● **PROVIDED RECORDS**:
=== Begin Enclosure ===

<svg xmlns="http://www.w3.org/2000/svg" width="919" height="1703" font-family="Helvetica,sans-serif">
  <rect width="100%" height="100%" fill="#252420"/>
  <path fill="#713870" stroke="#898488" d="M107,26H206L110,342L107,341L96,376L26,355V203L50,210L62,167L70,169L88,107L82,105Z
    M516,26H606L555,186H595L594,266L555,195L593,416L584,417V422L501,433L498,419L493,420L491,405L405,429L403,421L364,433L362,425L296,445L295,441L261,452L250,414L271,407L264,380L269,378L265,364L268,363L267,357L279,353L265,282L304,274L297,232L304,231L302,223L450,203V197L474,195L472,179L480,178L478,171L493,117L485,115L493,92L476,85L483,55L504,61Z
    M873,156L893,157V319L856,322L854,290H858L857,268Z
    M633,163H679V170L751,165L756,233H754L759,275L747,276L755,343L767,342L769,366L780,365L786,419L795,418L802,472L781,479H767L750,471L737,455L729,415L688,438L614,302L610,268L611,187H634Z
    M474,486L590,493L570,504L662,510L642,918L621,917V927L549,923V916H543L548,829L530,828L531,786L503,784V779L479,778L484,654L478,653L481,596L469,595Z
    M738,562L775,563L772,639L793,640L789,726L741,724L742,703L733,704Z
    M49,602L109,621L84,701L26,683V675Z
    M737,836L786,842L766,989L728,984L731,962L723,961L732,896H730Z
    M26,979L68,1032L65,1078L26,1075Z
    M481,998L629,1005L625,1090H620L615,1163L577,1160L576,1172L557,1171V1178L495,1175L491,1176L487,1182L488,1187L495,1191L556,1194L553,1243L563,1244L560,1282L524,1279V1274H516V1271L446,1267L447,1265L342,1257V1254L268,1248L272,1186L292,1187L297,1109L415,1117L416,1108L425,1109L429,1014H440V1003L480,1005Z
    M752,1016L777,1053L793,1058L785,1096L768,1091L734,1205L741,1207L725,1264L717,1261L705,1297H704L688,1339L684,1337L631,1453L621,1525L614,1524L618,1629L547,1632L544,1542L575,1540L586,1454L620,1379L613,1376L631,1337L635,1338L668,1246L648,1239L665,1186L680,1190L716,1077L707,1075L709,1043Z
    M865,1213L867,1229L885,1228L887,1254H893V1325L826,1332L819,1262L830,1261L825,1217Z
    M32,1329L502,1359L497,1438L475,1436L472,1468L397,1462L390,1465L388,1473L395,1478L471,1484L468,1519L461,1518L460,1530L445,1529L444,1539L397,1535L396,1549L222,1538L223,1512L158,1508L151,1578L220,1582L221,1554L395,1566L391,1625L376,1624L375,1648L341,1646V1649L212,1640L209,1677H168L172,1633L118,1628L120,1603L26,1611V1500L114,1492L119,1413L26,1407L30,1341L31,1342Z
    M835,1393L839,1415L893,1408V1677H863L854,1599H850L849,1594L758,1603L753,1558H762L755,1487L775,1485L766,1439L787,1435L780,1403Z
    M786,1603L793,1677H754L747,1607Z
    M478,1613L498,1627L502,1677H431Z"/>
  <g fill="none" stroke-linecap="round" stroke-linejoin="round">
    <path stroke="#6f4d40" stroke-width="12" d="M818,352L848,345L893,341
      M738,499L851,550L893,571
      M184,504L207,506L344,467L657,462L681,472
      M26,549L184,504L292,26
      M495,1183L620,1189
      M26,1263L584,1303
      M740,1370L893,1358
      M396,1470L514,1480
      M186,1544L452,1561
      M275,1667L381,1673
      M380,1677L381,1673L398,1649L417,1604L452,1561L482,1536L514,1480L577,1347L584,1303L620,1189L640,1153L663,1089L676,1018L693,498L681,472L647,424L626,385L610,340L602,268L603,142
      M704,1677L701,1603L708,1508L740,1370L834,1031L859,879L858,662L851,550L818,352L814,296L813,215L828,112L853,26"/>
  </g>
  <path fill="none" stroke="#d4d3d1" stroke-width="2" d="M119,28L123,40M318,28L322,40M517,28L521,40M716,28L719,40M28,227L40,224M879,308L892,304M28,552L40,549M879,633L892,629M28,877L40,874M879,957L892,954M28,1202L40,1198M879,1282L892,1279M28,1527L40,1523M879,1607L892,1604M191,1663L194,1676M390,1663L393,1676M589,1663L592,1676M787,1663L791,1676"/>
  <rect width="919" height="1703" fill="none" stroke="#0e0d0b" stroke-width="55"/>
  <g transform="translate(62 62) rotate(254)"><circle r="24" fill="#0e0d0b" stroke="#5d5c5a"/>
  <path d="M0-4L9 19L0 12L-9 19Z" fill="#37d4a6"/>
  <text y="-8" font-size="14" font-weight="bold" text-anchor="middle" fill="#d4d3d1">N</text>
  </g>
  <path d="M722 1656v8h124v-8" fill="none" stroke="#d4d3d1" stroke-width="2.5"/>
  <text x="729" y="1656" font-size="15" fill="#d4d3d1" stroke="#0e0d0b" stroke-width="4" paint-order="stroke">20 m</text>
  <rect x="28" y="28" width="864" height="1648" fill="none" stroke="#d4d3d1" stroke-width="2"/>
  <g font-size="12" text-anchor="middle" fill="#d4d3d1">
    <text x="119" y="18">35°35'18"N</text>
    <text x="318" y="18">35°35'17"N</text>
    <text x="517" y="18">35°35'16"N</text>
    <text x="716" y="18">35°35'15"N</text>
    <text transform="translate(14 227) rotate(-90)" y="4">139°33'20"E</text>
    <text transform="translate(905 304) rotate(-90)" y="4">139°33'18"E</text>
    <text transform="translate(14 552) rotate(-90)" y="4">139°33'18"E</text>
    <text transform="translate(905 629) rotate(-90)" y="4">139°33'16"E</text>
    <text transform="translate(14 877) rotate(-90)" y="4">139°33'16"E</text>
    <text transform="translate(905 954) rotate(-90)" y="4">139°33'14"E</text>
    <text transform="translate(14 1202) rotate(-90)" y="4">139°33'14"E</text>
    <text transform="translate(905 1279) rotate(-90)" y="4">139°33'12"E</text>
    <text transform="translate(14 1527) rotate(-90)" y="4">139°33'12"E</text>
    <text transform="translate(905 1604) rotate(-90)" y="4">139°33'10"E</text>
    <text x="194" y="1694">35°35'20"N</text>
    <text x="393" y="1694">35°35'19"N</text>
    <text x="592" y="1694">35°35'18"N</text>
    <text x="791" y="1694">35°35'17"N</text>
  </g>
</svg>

=== End Enclosure ===

● **WORK ITEM**: Your answer must be an exact copy of all the entries.

● **OUTPUT BELOW**:
<svg xmlns="http://www.w3.org/2000/svg" width="919" height="1703" font-family="Helvetica,sans-serif">
  <rect width="100%" height="100%" fill="#252420"/>
  <path fill="#713870" stroke="#898488" d="M107,26H206L110,342L107,341L96,376L26,355V203L50,210L62,167L70,169L88,107L82,105Z
    M516,26H606L555,186H595L594,266L555,195L593,416L584,417V422L501,433L498,419L493,420L491,405L405,429L403,421L364,433L362,425L296,445L295,441L261,452L250,414L271,407L264,380L269,378L265,364L268,363L267,357L279,353L265,282L304,274L297,232L304,231L302,223L450,203V197L474,195L472,179L480,178L478,171L493,117L485,115L493,92L476,85L483,55L504,61Z
    M873,156L893,157V319L856,322L854,290H858L857,268Z
    M633,163H679V170L751,165L756,233H754L759,275L747,276L755,343L767,342L769,366L780,365L786,419L795,418L802,472L781,479H767L750,471L737,455L729,415L688,438L614,302L610,268L611,187H634Z
    M474,486L590,493L570,504L662,510L642,918L621,917V927L549,923V916H543L548,829L530,828L531,786L503,784V779L479,778L484,654L478,653L481,596L469,595Z
    M738,562L775,563L772,639L793,640L789,726L741,724L742,703L733,704Z
    M49,602L109,621L84,701L26,683V675Z
    M737,836L786,842L766,989L728,984L731,962L723,961L732,896H730Z
    M26,979L68,1032L65,1078L26,1075Z
    M481,998L629,1005L625,1090H620L615,1163L577,1160L576,1172L557,1171V1178L495,1175L491,1176L487,1182L488,1187L495,1191L556,1194L553,1243L563,1244L560,1282L524,1279V1274H516V1271L446,1267L447,1265L342,1257V1254L268,1248L272,1186L292,1187L297,1109L415,1117L416,1108L425,1109L429,1014H440V1003L480,1005Z
    M752,1016L777,1053L793,1058L785,1096L768,1091L734,1205L741,1207L725,1264L717,1261L705,1297H704L688,1339L684,1337L631,1453L621,1525L614,1524L618,1629L547,1632L544,1542L575,1540L586,1454L620,1379L613,1376L631,1337L635,1338L668,1246L648,1239L665,1186L680,1190L716,1077L707,1075L709,1043Z
    M865,1213L867,1229L885,1228L887,1254H893V1325L826,1332L819,1262L830,1261L825,1217Z
    M32,1329L502,1359L497,1438L475,1436L472,1468L397,1462L390,1465L388,1473L395,1478L471,1484L468,1519L461,1518L460,1530L445,1529L444,1539L397,1535L396,1549L222,1538L223,1512L158,1508L151,1578L220,1582L221,1554L395,1566L391,1625L376,1624L375,1648L341,1646V1649L212,1640L209,1677H168L172,1633L118,1628L120,1603L26,1611V1500L114,1492L119,1413L26,1407L30,1341L31,1342Z
    M835,1393L839,1415L893,1408V1677H863L854,1599H850L849,1594L758,1603L753,1558H762L755,1487L775,1485L766,1439L787,1435L780,1403Z
    M786,1603L793,1677H754L747,1607Z
    M478,1613L498,1627L502,1677H431Z"/>
  <g fill="none" stroke-linecap="round" stroke-linejoin="round">
    <path stroke="#6f4d40" stroke-width="12" d="M818,352L848,345L893,341
      M738,499L851,550L893,571
      M184,504L207,506L344,467L657,462L681,472
      M26,549L184,504L292,26
      M495,1183L620,1189
      M26,1263L584,1303
      M740,1370L893,1358
      M396,1470L514,1480
      M186,1544L452,1561
      M275,1667L381,1673
      M380,1677L381,1673L398,1649L417,1604L452,1561L482,1536L514,1480L577,1347L584,1303L620,1189L640,1153L663,1089L676,1018L693,498L681,472L647,424L626,385L610,340L602,268L603,142
      M704,1677L701,1603L708,1508L740,1370L834,1031L859,879L858,662L851,550L818,352L814,296L813,215L828,112L853,26"/>
  </g>
  <path fill="none" stroke="#d4d3d1" stroke-width="2" d="M119,28L123,40M318,28L322,40M517,28L521,40M716,28L719,40M28,227L40,224M879,308L892,304M28,552L40,549M879,633L892,629M28,877L40,874M879,957L892,954M28,1202L40,1198M879,1282L892,1279M28,1527L40,1523M879,1607L892,1604M191,1663L194,1676M390,1663L393,1676M589,1663L592,1676M787,1663L791,1676"/>
  <rect width="919" height="1703" fill="none" stroke="#0e0d0b" stroke-width="55"/>
  <g transform="translate(62 62) rotate(254)"><circle r="24" fill="#0e0d0b" stroke="#5d5c5a"/>
  <path d="M0-4L9 19L0 12L-9 19Z" fill="#37d4a6"/>
  <text y="-8" font-size="14" font-weight="bold" text-anchor="middle" fill="#d4d3d1">N</text>
  </g>
  <path d="M722 1656v8h124v-8" fill="none" stroke="#d4d3d1" stroke-width="2.5"/>
  <text x="729" y="1656" font-size="15" fill="#d4d3d1" stroke="#0e0d0b" stroke-width="4" paint-order="stroke">20 m</text>
  <rect x="28" y="28" width="864" height="1648" fill="none" stroke="#d4d3d1" stroke-width="2"/>
  <g font-size="12" text-anchor="middle" fill="#d4d3d1">
    <text x="119" y="18">35°35'18"N</text>
    <text x="318" y="18">35°35'17"N</text>
    <text x="517" y="18">35°35'16"N</text>
    <text x="716" y="18">35°35'15"N</text>
    <text transform="translate(14 227) rotate(-90)" y="4">139°33'20"E</text>
    <text transform="translate(905 304) rotate(-90)" y="4">139°33'18"E</text>
    <text transform="translate(14 552) rotate(-90)" y="4">139°33'18"E</text>
    <text transform="translate(905 629) rotate(-90)" y="4">139°33'16"E</text>
    <text transform="translate(14 877) rotate(-90)" y="4">139°33'16"E</text>
    <text transform="translate(905 954) rotate(-90)" y="4">139°33'14"E</text>
    <text transform="translate(14 1202) rotate(-90)" y="4">139°33'14"E</text>
    <text transform="translate(905 1279) rotate(-90)" y="4">139°33'12"E</text>
    <text transform="translate(14 1527) rotate(-90)" y="4">139°33'12"E</text>
    <text transform="translate(905 1604) rotate(-90)" y="4">139°33'10"E</text>
    <text x="194" y="1694">35°35'20"N</text>
    <text x="393" y="1694">35°35'19"N</text>
    <text x="592" y="1694">35°35'18"N</text>
    <text x="791" y="1694">35°35'17"N</text>
  </g>
</svg>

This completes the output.